Sunday, March 22, 2009

Day Sixty-One: Stephen Tobolowsky's Birthday Party (2005) - Rank 3.5/5


It's common knowledge among my friends that I have a penchant for character actors. So much so that any time a film is recommended to me or others by my friends and it happens to have half a dozen of such thespians, it's colloquially referred to as a "Beau wet dream" (a bit of slang that's both funny and unsettling at the same time). I'm not sure why I'm big on character actors. It could be that character actors have the freedom to be cast for their eccentricities rather than suppressing them for a role. It could also be versatility. Whatever the reason, give me R. G. Armstrong, Catherine O'Hara or Jonathan Pryce any day over Brad Pitt or Paris Hilton. That's why a documentary surrounding a prominent character actor in Hollywood - Stephen Tobolowsky - sparked my interest greatly.

I held off watching it, because I originally wanted to spoof the premise (not the film) for my own movie, "Callus' Birthday Party," back in its early stages where I wanted to combine this film's premise with that of "Cloverfield." Ultimately, the Lynchian nightmare that emerged was far from both.

The documentary was shot in a similar vein to one of my favorite documentaries, "Blind Spot: Hitler's Secretary." The film is driven by stories - anecdotes - and frequently the camera is set point blank on the subject's face. There's no distraction of cut away shots to still images or stock video, it's just the person on screen talking directly to you as if you were sitting right in front of them (which, in a way, you are). I guess you could refer to it almost as informal documentary filmmaking. Stephen, like Traudl Junge of the aforementioned documentary, is a master raconteur, drawing you in with vivid anecdotes and great wit. The audience is treated to some of his best tales as recounts them for the camera, and them later at his birthday, to his guests.

A project like this could easily be viewed as self-indulgent or egotistic, but it never comes off as such. However, at best, I feel like the only purpose to the film is it's the director's way of saying, "Hey, I know someone cool. Check it out." If there is some other purpose to the documentary, whether it be a character study of Stephen or something more, it's never made clear. It's simply a collection of great stories told by a single person.
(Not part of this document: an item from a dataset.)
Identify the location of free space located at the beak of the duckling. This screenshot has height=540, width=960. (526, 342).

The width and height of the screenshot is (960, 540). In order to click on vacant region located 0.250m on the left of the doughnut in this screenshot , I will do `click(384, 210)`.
My only other issues were that the party guests simply sat around in a semi-circle, quietly listening to Stephen as he talked (giving the film a sense of artificiality) and that I felt like the anecdotes never tied up as neatly as they should, leaving the ending feeling premature (or long overdue - I'm not sure which). Still, Stephen's anecdotes quickly draw you in and hold you until the end in an almost hypnotic manner, a quality certainly absent in many interviewees in lesser documentaries.